EXERCISE: Below are lines of data, and only some are wanted. Please repeat exactly those from the line that has "коммуникаций (Роскомнадзор). Регистрационный" through the line that has "высказывания интервьюируемого являются".

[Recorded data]
*** Begin section ***

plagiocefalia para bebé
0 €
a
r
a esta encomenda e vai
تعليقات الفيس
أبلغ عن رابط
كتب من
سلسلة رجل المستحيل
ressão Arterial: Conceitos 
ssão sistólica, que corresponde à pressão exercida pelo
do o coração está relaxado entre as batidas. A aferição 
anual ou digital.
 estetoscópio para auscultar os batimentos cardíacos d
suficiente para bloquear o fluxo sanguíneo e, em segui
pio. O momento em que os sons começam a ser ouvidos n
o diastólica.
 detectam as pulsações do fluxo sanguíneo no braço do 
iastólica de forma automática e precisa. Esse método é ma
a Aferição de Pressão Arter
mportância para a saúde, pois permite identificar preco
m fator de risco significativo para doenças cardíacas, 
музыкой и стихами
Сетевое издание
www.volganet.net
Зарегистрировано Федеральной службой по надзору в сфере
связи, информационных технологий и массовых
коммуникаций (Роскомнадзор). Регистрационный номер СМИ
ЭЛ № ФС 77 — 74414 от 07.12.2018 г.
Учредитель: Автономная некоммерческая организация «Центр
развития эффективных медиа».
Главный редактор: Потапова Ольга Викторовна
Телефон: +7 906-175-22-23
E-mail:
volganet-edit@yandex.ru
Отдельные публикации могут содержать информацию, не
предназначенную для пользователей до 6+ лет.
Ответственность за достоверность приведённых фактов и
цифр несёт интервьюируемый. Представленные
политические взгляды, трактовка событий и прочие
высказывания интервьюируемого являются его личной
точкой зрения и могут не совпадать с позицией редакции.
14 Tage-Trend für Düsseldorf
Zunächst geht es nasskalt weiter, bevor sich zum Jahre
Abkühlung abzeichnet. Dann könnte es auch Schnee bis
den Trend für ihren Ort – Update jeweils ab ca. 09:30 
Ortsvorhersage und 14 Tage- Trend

*** End section ***

EXERCISE RESULT:
коммуникаций (Роскомнадзор). Регистрационный номер СМИ
ЭЛ № ФС 77 — 74414 от 07.12.2018 г.
Учредитель: Автономная некоммерческая организация «Центр
развития эффективных медиа».
Главный редактор: Потапова Ольга Викторовна
Телефон: +7 906-175-22-23
E-mail:
volganet-edit@yandex.ru
Отдельные публикации могут содержать информацию, не
предназначенную для пользователей до 6+ лет.
Ответственность за достоверность приведённых фактов и
цифр несёт интервьюируемый. Представленные
политические взгляды, трактовка событий и прочие
высказывания интервьюируемого являются его личной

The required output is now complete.